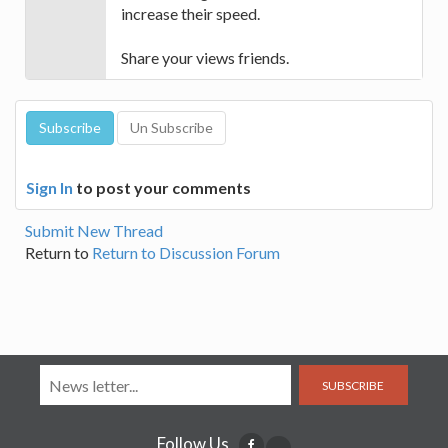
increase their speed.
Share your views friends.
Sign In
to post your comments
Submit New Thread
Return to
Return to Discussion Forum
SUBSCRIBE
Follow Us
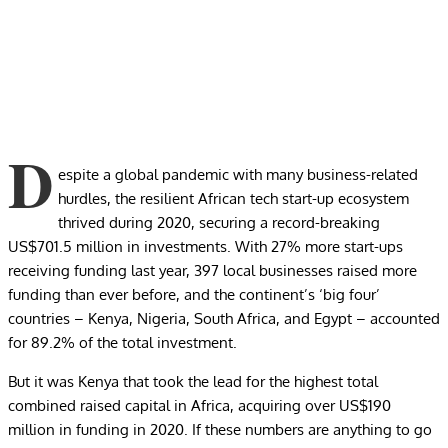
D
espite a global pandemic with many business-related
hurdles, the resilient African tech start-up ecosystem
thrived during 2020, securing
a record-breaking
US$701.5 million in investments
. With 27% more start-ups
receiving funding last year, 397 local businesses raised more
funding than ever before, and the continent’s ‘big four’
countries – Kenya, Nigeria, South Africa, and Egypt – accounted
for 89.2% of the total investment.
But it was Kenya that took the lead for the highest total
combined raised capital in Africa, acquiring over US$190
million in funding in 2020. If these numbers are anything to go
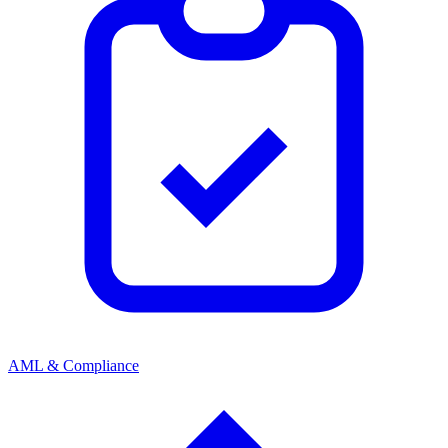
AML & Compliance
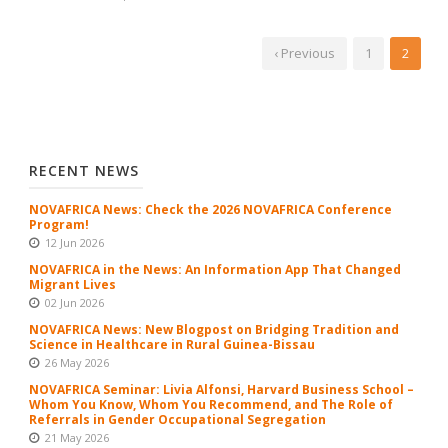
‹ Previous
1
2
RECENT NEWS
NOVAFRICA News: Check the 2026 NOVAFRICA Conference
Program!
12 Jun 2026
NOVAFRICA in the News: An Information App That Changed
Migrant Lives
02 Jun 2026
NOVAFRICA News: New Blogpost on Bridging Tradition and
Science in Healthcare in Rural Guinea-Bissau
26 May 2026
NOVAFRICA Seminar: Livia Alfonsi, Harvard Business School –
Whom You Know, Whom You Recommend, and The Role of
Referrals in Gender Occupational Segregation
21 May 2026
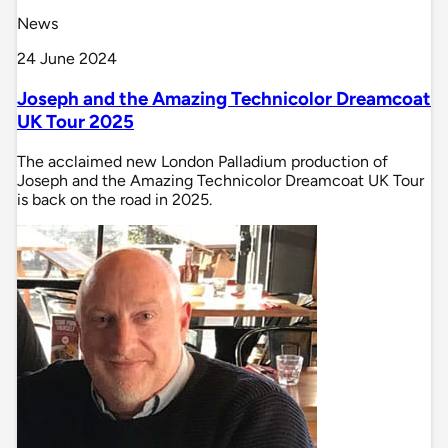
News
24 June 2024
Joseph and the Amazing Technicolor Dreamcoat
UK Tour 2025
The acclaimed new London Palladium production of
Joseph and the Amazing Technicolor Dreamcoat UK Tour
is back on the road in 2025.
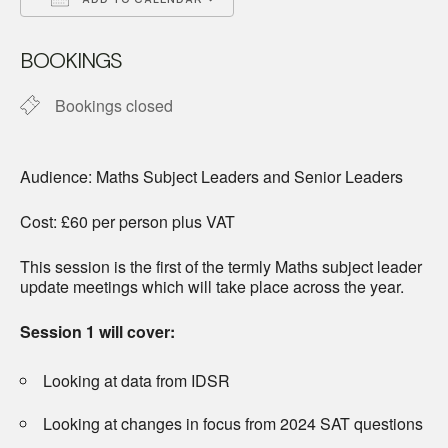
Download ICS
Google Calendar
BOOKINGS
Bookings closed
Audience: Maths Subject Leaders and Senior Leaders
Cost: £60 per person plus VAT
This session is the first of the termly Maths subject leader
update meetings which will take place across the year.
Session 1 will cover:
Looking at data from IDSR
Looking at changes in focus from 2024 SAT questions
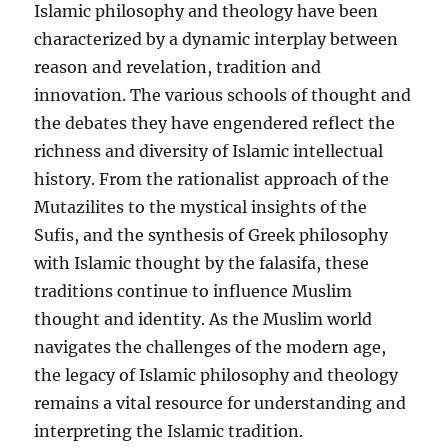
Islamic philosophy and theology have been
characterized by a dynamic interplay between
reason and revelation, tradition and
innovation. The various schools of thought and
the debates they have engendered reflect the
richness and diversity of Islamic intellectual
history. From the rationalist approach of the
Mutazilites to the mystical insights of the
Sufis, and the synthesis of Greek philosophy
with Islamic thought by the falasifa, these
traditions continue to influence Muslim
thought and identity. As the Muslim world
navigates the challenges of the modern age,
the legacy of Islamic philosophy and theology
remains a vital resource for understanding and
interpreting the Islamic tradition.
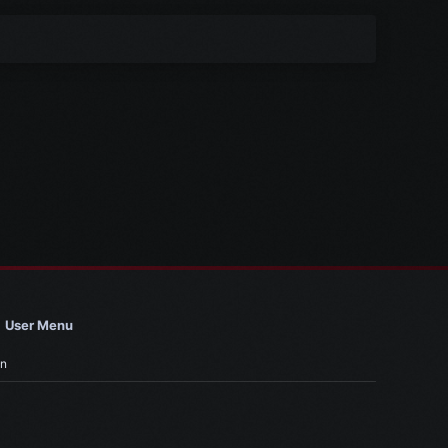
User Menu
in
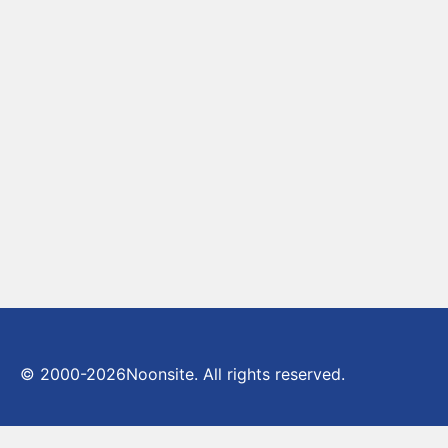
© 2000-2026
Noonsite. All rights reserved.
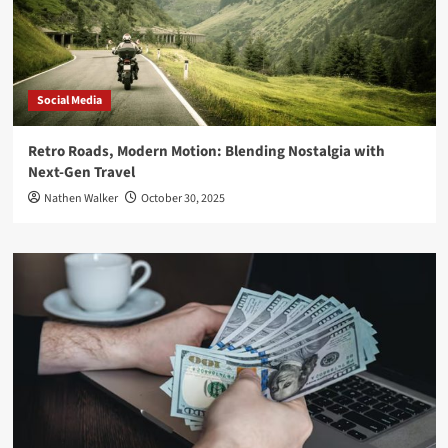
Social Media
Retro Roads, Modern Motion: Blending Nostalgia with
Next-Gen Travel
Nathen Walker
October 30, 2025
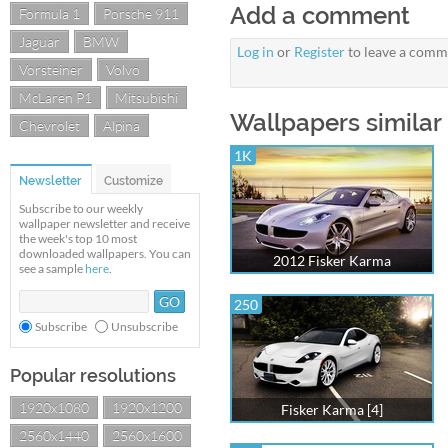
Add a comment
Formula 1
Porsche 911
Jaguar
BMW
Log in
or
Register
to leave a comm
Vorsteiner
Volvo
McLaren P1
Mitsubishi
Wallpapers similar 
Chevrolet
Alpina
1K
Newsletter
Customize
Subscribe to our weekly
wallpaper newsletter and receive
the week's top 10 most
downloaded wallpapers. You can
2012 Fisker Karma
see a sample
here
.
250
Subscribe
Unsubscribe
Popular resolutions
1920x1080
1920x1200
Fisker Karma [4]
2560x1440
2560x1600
_____
▶ _ASSIGNMENT_
Retype every entry word for word, but do not carry over the pictures.

▶ _WRITTEN RESPONSE_
increase their speed.
Share your views friends.
Sign In
to post your comments
Submit New Thread
Return to
Return to Discussion Forum
SUBSCRIBE
Follow Us
D
espite a global pandemic with many business-related
hurdles, the resilient African tech start-up ecosystem
thrived during 2020, securing
a record-breaking
US$701.5 million in investments
. With 27% more start-ups
receiving funding last year, 397 local businesses raised more
funding than ever before, and the continent’s ‘big four’
countries – Kenya, Nigeria, South Africa, and Egypt – accounted
for 89.2% of the total investment.
But it was Kenya that took the lead for the highest total
combined raised capital in Africa, acquiring over US$190
million in funding in 2020. If these numbers are anything to go
AML & Compliance
‹ Previous
1
2
RECENT NEWS
NOVAFRICA News: Check the 2026 NOVAFRICA Conference
Program!
12 Jun 2026
NOVAFRICA in the News: An Information App That Changed
Migrant Lives
02 Jun 2026
NOVAFRICA News: New Blogpost on Bridging Tradition and
Science in Healthcare in Rural Guinea-Bissau
26 May 2026
NOVAFRICA Seminar: Livia Alfonsi, Harvard Business School –
Whom You Know, Whom You Recommend, and The Role of
Referrals in Gender Occupational Segregation
21 May 2026
News
24 June 2024
Joseph and the Amazing Technicolor Dreamcoat
UK Tour 2025
The acclaimed new London Palladium production of
Joseph and the Amazing Technicolor Dreamcoat UK Tour
is back on the road in 2025.
Download ICS
Google Calendar
BOOKINGS
Bookings closed
Audience: Maths Subject Leaders and Senior Leaders
Cost: £60 per person plus VAT
This session is the first of the termly Maths subject leader
update meetings which will take place across the year.
Session 1 will cover:
Looking at data from IDSR
Looking at changes in focus from 2024 SAT questions
Islamic philosophy and theology have been
characterized by a dynamic interplay between
reason and revelation, tradition and
innovation. The various schools of thought and
the debates they have engendered reflect the
richness and diversity of Islamic intellectual
history. From the rationalist approach of the
Mutazilites to the mystical insights of the
Sufis, and the synthesis of Greek philosophy
with Islamic thought by the falasifa, these
traditions continue to influence Muslim
thought and identity. As the Muslim world
navigates the challenges of the modern age,
the legacy of Islamic philosophy and theology
remains a vital resource for understanding and
interpreting the Islamic tradition.
User Menu
in
© 2000-2026
Noonsite. All rights reserved.
Social Media
Retro Roads, Modern Motion: Blending Nostalgia with
Next-Gen Travel
Nathen Walker
October 30, 2025
Add a comment
Formula 1
Porsche 911
Jaguar
BMW
Log in
or
Register
to leave a comm
Vorsteiner
Volvo
McLaren P1
Mitsubishi
Wallpapers similar 
Chevrolet
Alpina
1K
Newsletter
Customize
Subscribe to our weekly
wallpaper newsletter and receive
the week's top 10 most
downloaded wallpapers. You can
2012 Fisker Karma
see a sample
here
.
250
Subscribe
Unsubscribe
Popular resolutions
1920x1080
1920x1200
Fisker Karma [4]
2560x1440
2560x1600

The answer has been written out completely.